Ansoff’s Product-Market Matrix
The Ansoff Matrix is a strategic planning tool developed by Igor Ansoff, a Russian-American mathematician and business theorist. The matrix is designed to help businesses identify new growth opportunities by analyzing four strategic options. The purpose of the Ansoff Matrix is to provide a framework for organizations to develop their market penetration, market development, product development, and diversification strategies.
The main objective of the Ansoff Matrix is to help businesses make informed decisions about how to grow their revenue and increase market share. The matrix provides a clear understanding of the potential risks and rewards associated with each of the four strategic options. This helps businesses to determine the most appropriate approach for their specific circumstances.
The four strategic options of the Ansoff Matrix are as follows:
Market penetration – a strategy of increasing share of current markets with the current product range. This involves selling more existing products or services to existing customers.
This strategy:
- builds on established strategic capabilities;
- means the organization’s scope is unchanged;
- leads to greater market share and with buyers and suppliers – increased power;
- provides greater experience curves and benefits as well as economies of scale.
Market development – a strategy by which an organization offers existing products to new markets. This involves selling existing products or services to new markets or customer segments.
This strategy involves varying degrees of related diversification (in terms of markets) it;
- can take the form of attracting new users (e.g. extending the use of IT to younger or older users);
- can take the form of new geographies (international markets being the most important);
- may require new strategic capabilities, especially in marketing.
Product development – a strategy by which an organization delivers modified or new products to existing markets. This involves creating new products or services to sell to existing markets or customers.
This strategy:
- involves varying degrees of related diversification (in terms of products);
- can be an expensive and high risk
- may require new strategic capabiliti
Diversification – involves increasing the range of products or markets served by an organization. This involves creating new products or services to sell to new markets or customer segments.
- Related diversification involves diversifying into products or services with relationships to the existing business.
- Conglomerate (unrelated) diversification involves diversifying into products or services with no relationships to existing businesses.

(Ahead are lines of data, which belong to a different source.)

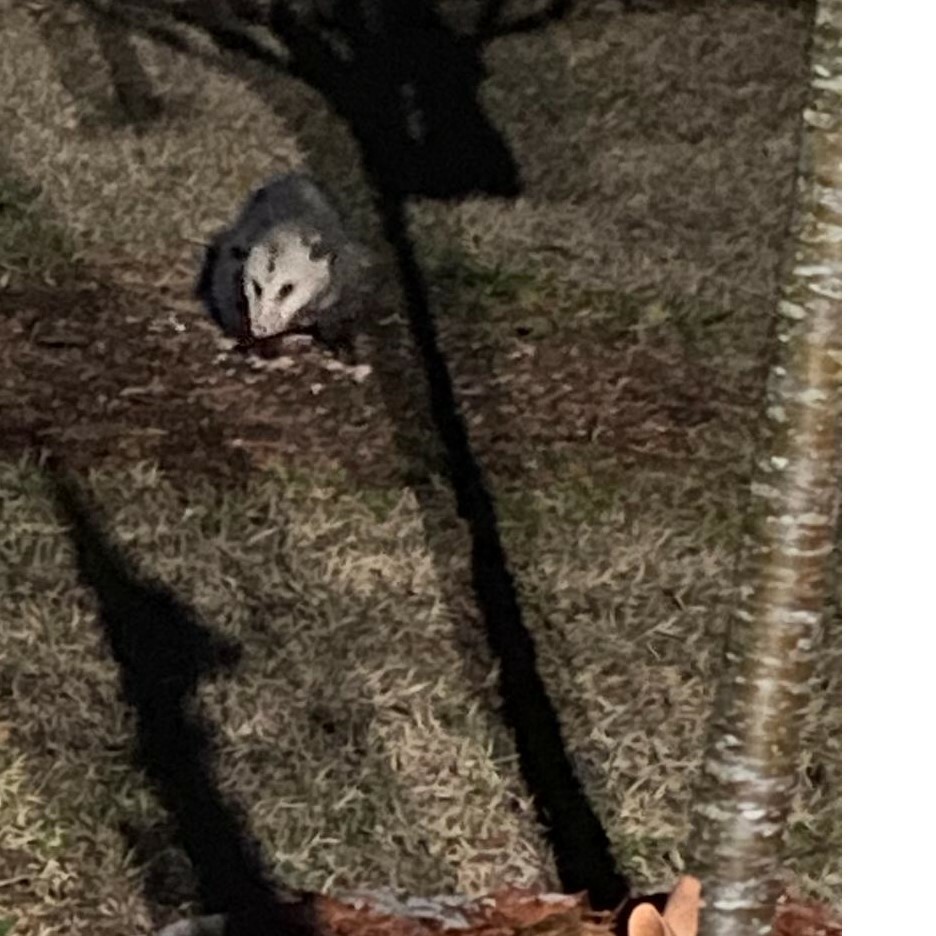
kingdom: Animalia
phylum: Chordata
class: Mammalia
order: Didelphimorphia
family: Didelphidae
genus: Didelphis
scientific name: Didelphis virginiana
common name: Virginia opossum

By using the Ansoff Matrix, businesses can evaluate their existing position, assess the market potential, and choose the most appropriate growth strategy to achieve their long-term goals. The Ansoff Matrix is a widely used tool in business strategy and has been applied across various industries and business sectors.
Example:
For example, a company that has been successful in selling high-end smartphones to the US market may use Ansoff’s matrix to explore different growth opportunities.
- Market Penetration: The company may focus on increasing its market share in the existing US market by investing in marketing campaigns, offering discounts, and improving its distribution channels to gain a larger customer base.
- Product Development: The company may decide to develop new features or variations of its existing high-end smartphones to attract new customers within the US market.
- Market Development: The company may expand its sales to other countries, such as Canada or Europe, with its existing high-end smartphones.
- Diversification: The company may diversify its product offerings by introducing a new line of mid-range smartphones, which can cater to a different market segment than its existing high-end smartphones.
By evaluating and selecting the appropriate growth strategy using the Ansoff Matrix, the company can effectively plan and execute its growth plan, thereby achieving its desired business objectives.